Timothy Sandefur's insightful new book provides a dramatic new challenge to the status quo of constitutional law and argues a vital truth: our Constitution was written not to empower democracy, but to secure liberty. Yet the overemphasis on democracy by today's legal community-rather than the primacy of liberty, as expressed in the Declaration of Independence-has helped expand the scope of government power at the expense of individual rights. Now, more than ever, the Declaration of Independence should be the framework for interpreting our fundamental law. It is the conscience of the Constitution.
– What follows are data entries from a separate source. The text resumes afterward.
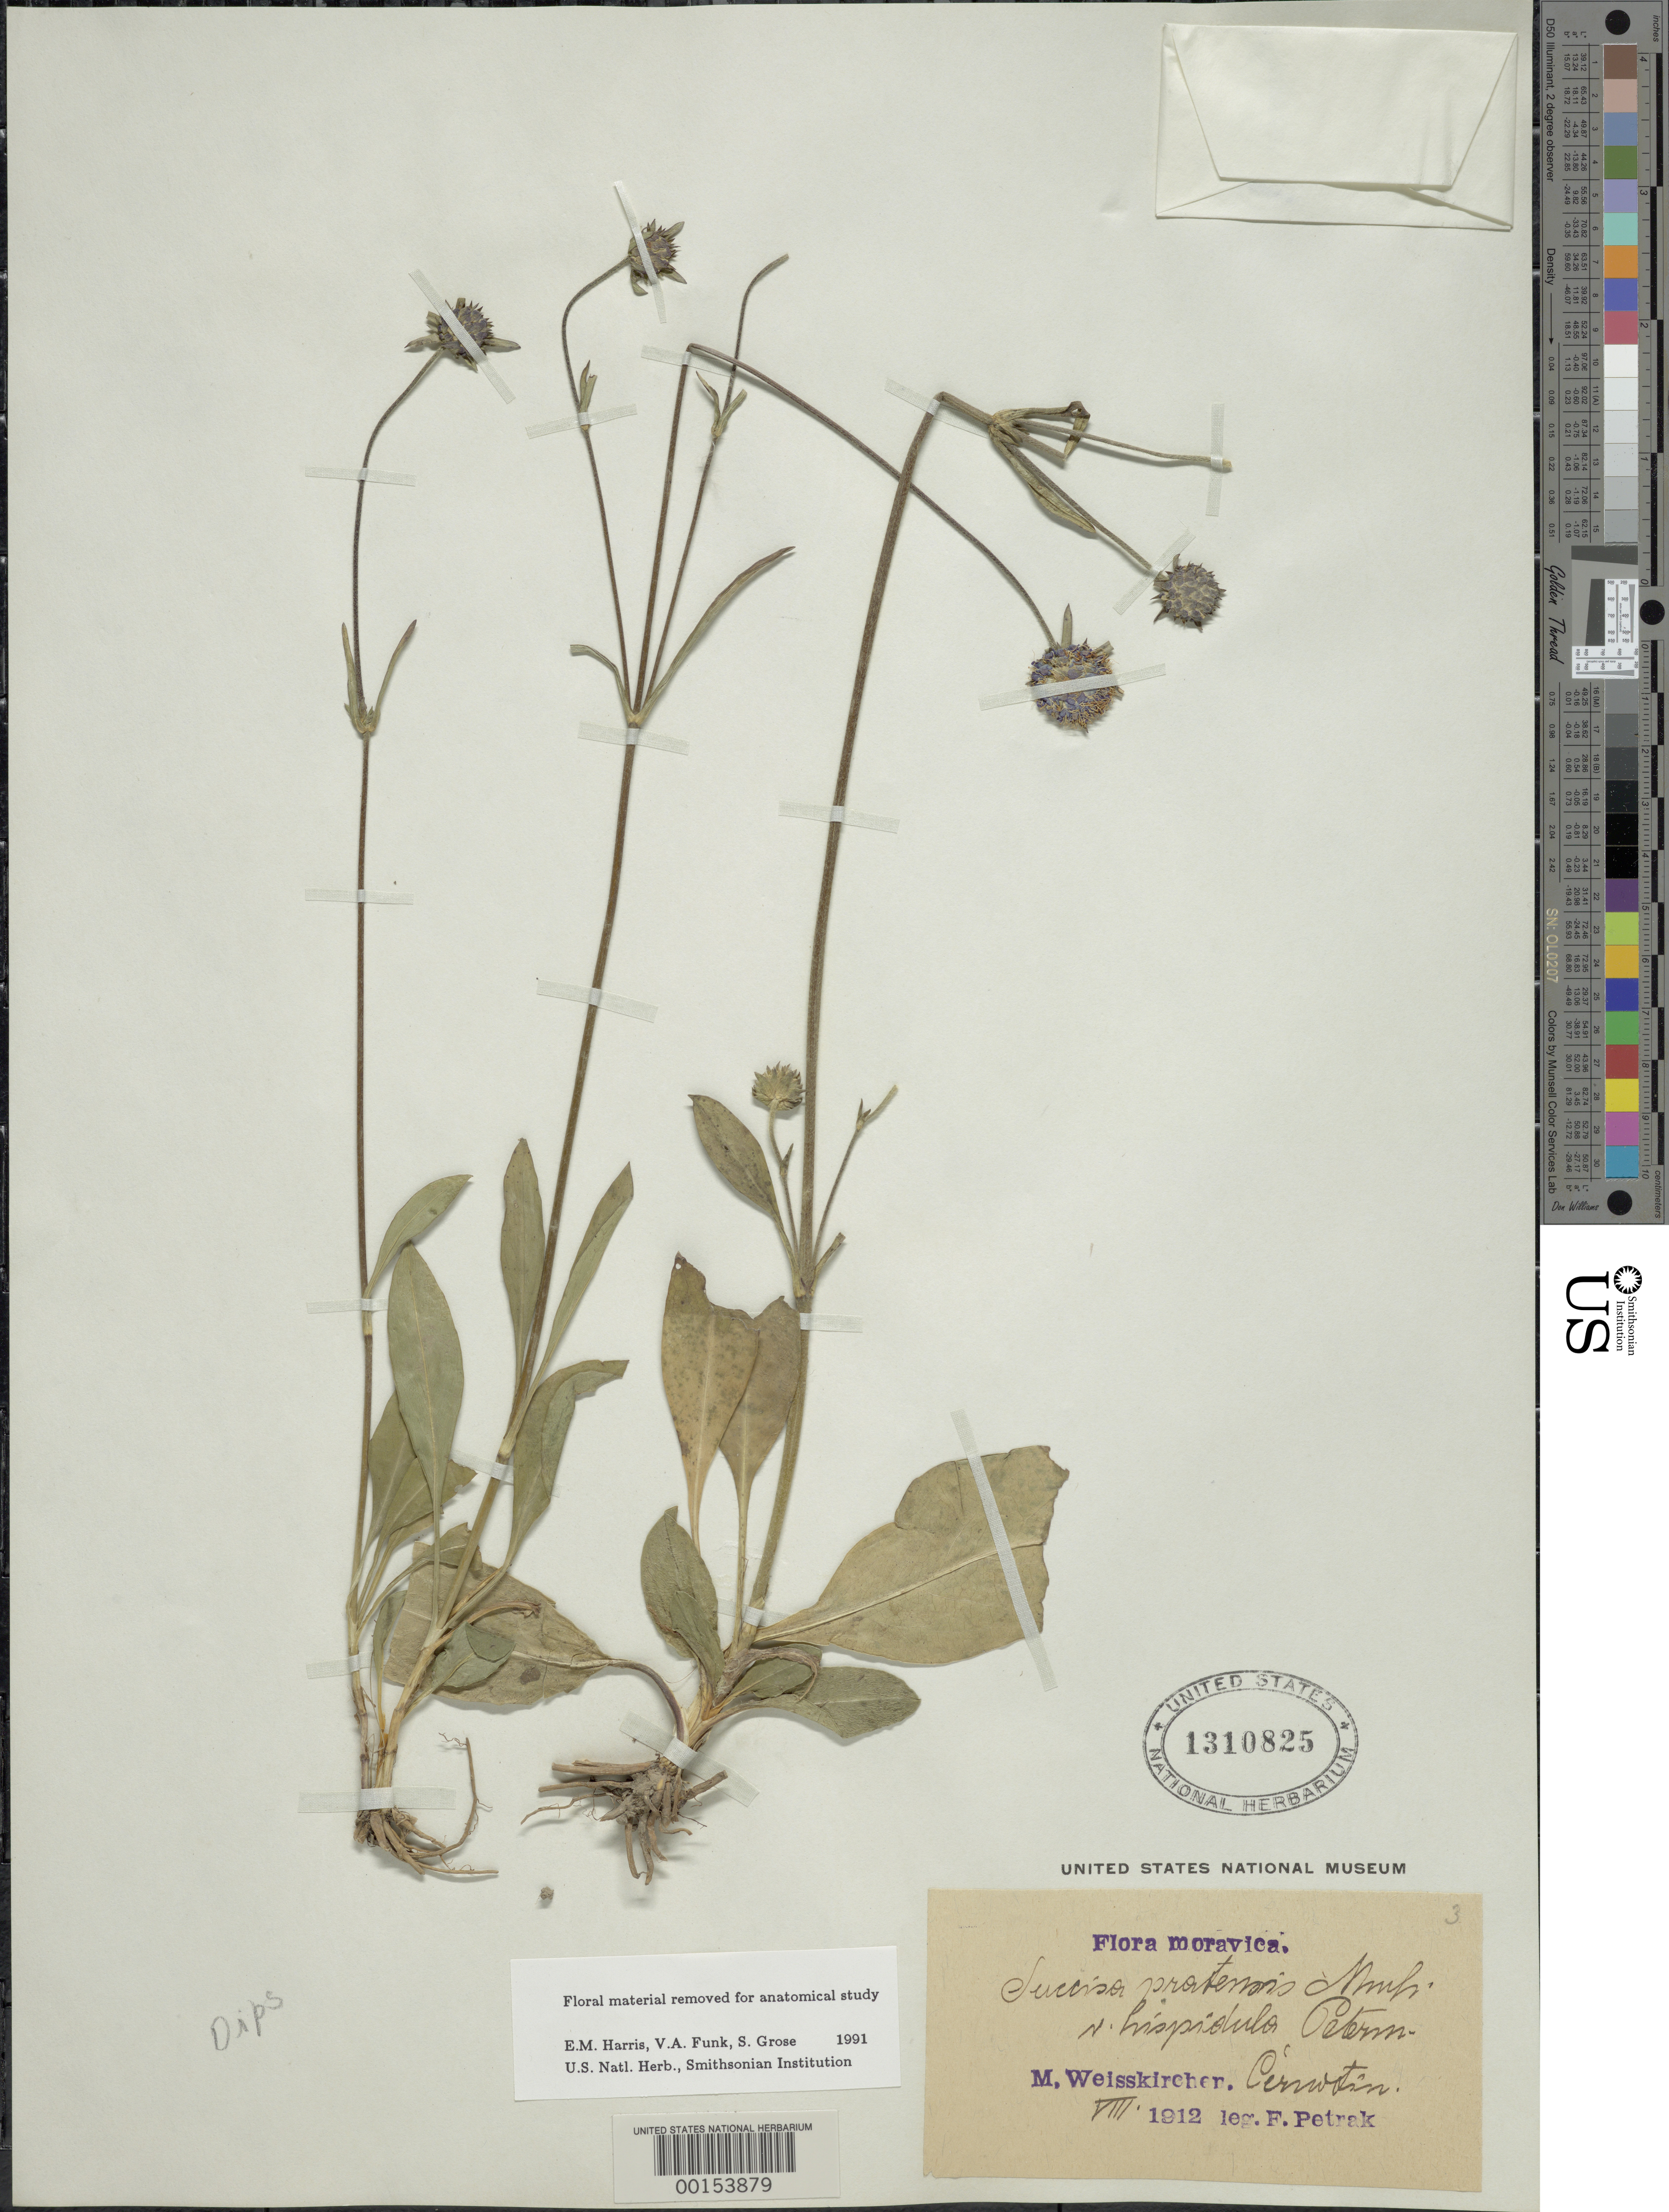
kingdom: Plantae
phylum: Tracheophyta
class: Magnoliopsida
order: Dipsacales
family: Caprifoliaceae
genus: Succisa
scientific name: Succisa pratensis var. hirsuta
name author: Rchb.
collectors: F. Petrak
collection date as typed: Aug 1912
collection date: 1912-08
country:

Is liberty or democracy the primary constitutional value? At a time when Americans are increasingly facing violations of their civil liberties, Timothy Sandefur's insightful new book explains why the Declaration of Independence, with its doctrines on the primacy of liberty, the natural rights of man, and the limits on legitimate government, should serve as the guidepost for understanding the Constitution. The author takes the reader through the ideas of substantive due process and judicial activism and defends them from mainstream criticisms while drawing on examples from literature, television, and Supreme Court cases. The Conscience of the Constitution: The Declaration of Independence and the Right to Liberty argues that modern legal doctrines, which value democracy over liberty, are endangering individual rights and corrupting our civic institutions.
Timothy Sandefur
Timothy Sandefur is a Principal Attorney at the Pacific Legal Foundation. As the lead attorney in the Economic Liberty Project, he works to protect businesses against abusive government regulation. He has won important victories for free enterprise in California, Missouri, Oregon, and other states. He also works to prevent the abuse of eminent domain, having participated in many significant eminent domain cases, including Kelo v. New London. He is the author of three books, Cornerstone of Liberty: Property Rights in 21st Century America (2006), The Right to Earn A Living: Economic Freedom And The Law (2010), and The Conscience of The Constitution (2013), as well as some 45 scholarly articles on subjects ranging from eminent domain and economic liberty to copyright, evolution and creationism, slavery and the Civil War, and legal issues in Shakespeare and ancient Greek drama. He is a graduate of Chapman University School of Law and Hillsdale College. He is an Adjunct Scholar with the Cato Institute, and his articles have appeared in Liberty, National Review, The San Francisco Chronicle, Regulation, The Washington Times, and other places. He is a frequent guest on radio and television programs, including the Jim Lehrer News Hour, The Armstrong and Getty Show, NPR's This American Life, CNBC's Street Signs, Now with David Brancaccio and CPSAN's Book TV.